Karawang, Jawa Barat | DerapHukum.click | Senin, 19 Januari 2026
Tanggul Sungai Cilamaya yang berada tepat di belakang Perumahan Grand Cilamaya Residence (GCR), Kecamatan Cilamaya Wetan, Kabupaten Karawang, kembali menjadi sorotan. Tanggul yang sudah lama jebol itu menyebabkan air sungai meluap dan kini hampir memasuki rumah-rumah warga, seiring meningkatnya debit air akibat curah hujan tinggi.
Pantauan di lokasi pada Senin pagi menunjukkan, ketinggian air Sungai Cilamaya sudah sejajar dengan bibir tanggul yang jebol. Air berwarna cokelat keruh tampak mengalir deras dan meluap ke area kebun serta pagar pembatas rumah warga.

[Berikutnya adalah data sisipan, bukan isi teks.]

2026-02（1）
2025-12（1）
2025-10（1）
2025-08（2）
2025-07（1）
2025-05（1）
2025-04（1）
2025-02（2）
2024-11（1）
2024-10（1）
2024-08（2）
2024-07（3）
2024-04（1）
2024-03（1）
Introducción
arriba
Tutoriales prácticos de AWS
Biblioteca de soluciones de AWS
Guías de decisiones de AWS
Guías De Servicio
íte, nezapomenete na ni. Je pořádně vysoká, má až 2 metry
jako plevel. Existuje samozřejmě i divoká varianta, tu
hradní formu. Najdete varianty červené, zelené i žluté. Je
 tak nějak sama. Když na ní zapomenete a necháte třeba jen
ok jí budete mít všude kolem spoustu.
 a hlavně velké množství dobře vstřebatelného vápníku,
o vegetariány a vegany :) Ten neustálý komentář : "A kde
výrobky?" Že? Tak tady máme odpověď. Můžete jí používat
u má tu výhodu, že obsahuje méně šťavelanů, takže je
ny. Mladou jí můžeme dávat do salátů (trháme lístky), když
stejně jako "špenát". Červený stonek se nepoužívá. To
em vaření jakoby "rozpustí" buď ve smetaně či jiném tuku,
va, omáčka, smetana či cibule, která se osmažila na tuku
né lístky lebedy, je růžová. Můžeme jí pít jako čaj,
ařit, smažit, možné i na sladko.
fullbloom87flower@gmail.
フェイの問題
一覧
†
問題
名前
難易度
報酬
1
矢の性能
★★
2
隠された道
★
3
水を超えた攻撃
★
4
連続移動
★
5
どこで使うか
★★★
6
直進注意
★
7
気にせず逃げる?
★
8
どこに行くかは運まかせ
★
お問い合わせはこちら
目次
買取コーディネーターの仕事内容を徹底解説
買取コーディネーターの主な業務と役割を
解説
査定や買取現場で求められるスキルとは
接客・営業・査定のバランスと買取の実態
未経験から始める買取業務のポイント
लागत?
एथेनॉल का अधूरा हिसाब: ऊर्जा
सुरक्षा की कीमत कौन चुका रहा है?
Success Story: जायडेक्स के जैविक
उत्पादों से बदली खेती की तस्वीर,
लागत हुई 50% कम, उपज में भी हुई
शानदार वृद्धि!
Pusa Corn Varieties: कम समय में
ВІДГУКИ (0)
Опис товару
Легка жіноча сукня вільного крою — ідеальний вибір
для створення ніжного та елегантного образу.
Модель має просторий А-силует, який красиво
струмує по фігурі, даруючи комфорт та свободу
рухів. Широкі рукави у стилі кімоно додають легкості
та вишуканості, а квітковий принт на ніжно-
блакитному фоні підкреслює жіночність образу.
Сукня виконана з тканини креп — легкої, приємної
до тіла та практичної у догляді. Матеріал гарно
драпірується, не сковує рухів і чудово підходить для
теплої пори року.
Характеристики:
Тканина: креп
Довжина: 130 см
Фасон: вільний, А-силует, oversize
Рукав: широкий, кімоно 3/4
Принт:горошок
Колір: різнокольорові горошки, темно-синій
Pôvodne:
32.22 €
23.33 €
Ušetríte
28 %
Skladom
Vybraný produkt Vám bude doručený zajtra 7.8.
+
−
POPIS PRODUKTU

Jarak antara permukaan air sungai dan lantai rumah warga terlihat sangat tipis, memicu kekhawatiran akan banjir sewaktu-waktu.

Ironisnya, warga mengungkapkan bahwa kerusakan tanggul tersebut telah berlangsung bertahun-tahun, namun hingga kini tidak ada penanganan serius baik dari pemerintah daerah maupun dari pihak pengembang perumahan. Kondisi ini dinilai sebagai bentuk pembiaran yang membahayakan keselamatan warga.
Salah seorang warga Grand Cilamaya Residence menyampaikan keresahannya.
“Air sungai terus naik, sekarang sudah hampir masuk rumah. Tanggul ini jebol bukan baru sekarang, sudah lama sekali. Tapi tidak pernah ada perbaikan. Kami benar-benar takut kalau hujan terus turun,” ujarnya.
Warga lain bahkan menilai pemerintah dan pengembang seolah saling lempar tanggung jawab.

“Setiap musim hujan kami selalu waswas. Tidak ada solusi nyata. Pemerintah tidak turun, developer juga diam. Jangan tunggu rumah kami kebanjiran dulu baru bertindak,” katanya dengan nada kesal.
Warga Siaga, Negara dan Developer Dinilai Abai
Akibat kondisi tersebut, warga terpaksa meningkatkan kewaspadaan secara mandiri. Beberapa di antaranya berjaga saat hujan deras turun, sementara lainnya mulai mengamankan barang-barang penting untuk mengantisipasi banjir.
Warga mendesak pemerintah daerah, dinas terkait, Balai Besar Wilayah Sungai (BBWS), serta pihak pengembang untuk segera turun ke lapangan. Mereka menuntut adanya penanganan darurat sekaligus perbaikan permanen tanggul Sungai Cilamaya, bukan sekadar janji atau peninjauan tanpa tindak lanjut.
Jika kondisi ini terus dibiarkan, warga khawatir jebolnya tanggul akan memicu banjir besar yang tidak hanya merendam rumah, tetapi juga mengancam keselamatan jiwa.